Division of Microbial Ecology, Department of Microbiology and Ecosystem Science, University of Vienna, Vienna, Austria.
Division of Computational System Biology, Department of Microbiology and Ecosystem Science, University of Vienna, Vienna, Austria.
ISME J. 2014 Jan;8(1):115-25. doi: 10.1038/ismej.2013.142. Epub 2013 Aug 15.
In the era of metagenomics and amplicon sequencing, comprehensive analyses of available sequence data remain a challenge. Here we describe an approach exploiting metagenomic and amplicon data sets from public databases to elucidate phylogenetic diversity of defined microbial taxa. We investigated the phylum Chlamydiae whose known members are obligate intracellular bacteria that represent important pathogens of humans and animals, as well as symbionts of protists. Despite their medical relevance, our knowledge about chlamydial diversity is still scarce. Most of the nine known families are represented by only a few isolates, while previous clone library-based surveys suggested the existence of yet uncharacterized members of this phylum. Here we identified more than 22,000 high quality, non-redundant chlamydial 16S rRNA gene sequences in diverse databases, as well as 1900 putative chlamydial protein-encoding genes. Even when applying the most conservative approach, clustering of chlamydial 16S rRNA gene sequences into operational taxonomic units revealed an unexpectedly high species, genus and family-level diversity within the Chlamydiae, including 181 putative families. These in silico findings were verified experimentally in one Antarctic sample, which contained a high diversity of novel Chlamydiae. In our analysis, the Rhabdochlamydiaceae, whose known members infect arthropods, represents the most diverse and species-rich chlamydial family, followed by the protist-associated Parachlamydiaceae, and a putative new family (PCF8) with unknown host specificity. Available information on the origin of metagenomic samples indicated that marine environments contain the majority of the newly discovered chlamydial lineages, highlighting this environment as an important chlamydial reservoir.

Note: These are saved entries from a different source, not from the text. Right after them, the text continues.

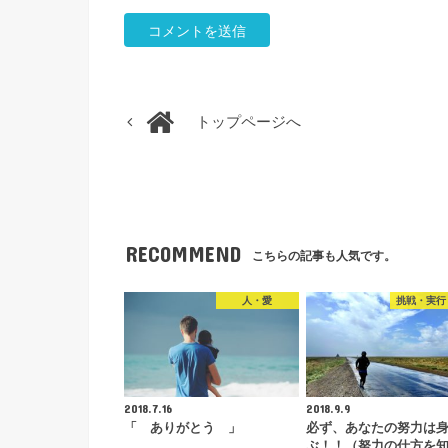
トップページへ
RECOMMEND
こちらの記事も人気です。
人・愛
挑戦・実行
2018.7.16
2018.9.9
「 ありがとう 」
必ず、あなたの努力は
ぶ！！（努力の仕方を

在宏基因组学和扩增子测序的时代,对可用序列数据进行全面分析仍然是一个挑战。在这里,我们描述了一种利用公共数据库中的宏基因组和扩增子数据集来阐明定义的微生物分类群的系统发育多样性的方法。我们研究了衣原体门,其已知成员是专性细胞内细菌,代表人类和动物的重要病原体以及原生动物的共生体。尽管它们具有医学相关性,但我们对衣原体多样性的了解仍然很少。已知的九个科中大多数仅由少数几个分离株代表,而以前基于克隆文库的调查表明该门中存在尚未鉴定的成员。在这里,我们在各种数据库中鉴定了超过 22,000 个高质量,非冗余的衣原体 16S rRNA 基因序列,以及 1900 个推定的衣原体蛋白编码基因。即使应用最保守的方法,将衣原体 16S rRNA 基因序列聚类为操作分类单位,也揭示了衣原体中出乎意料的高物种,属和科水平的多样性,包括 181 个推定的科。这些计算机模拟的发现通过在一个南极样本中得到了实验验证,该样本中包含了高度多样化的新型衣原体。在我们的分析中,Rhabdochlamydiaceae 是已知感染节肢动物的衣原体科,代表最具多样性和物种丰富的衣原体科,其次是与原生动物相关的Parachlamydiaceae科和具有未知宿主特异性的推定新科(PCF8)。有关宏基因组样本来源的可用信息表明,海洋环境包含了大多数新发现的衣原体谱系,突出了该环境作为重要的衣原体库。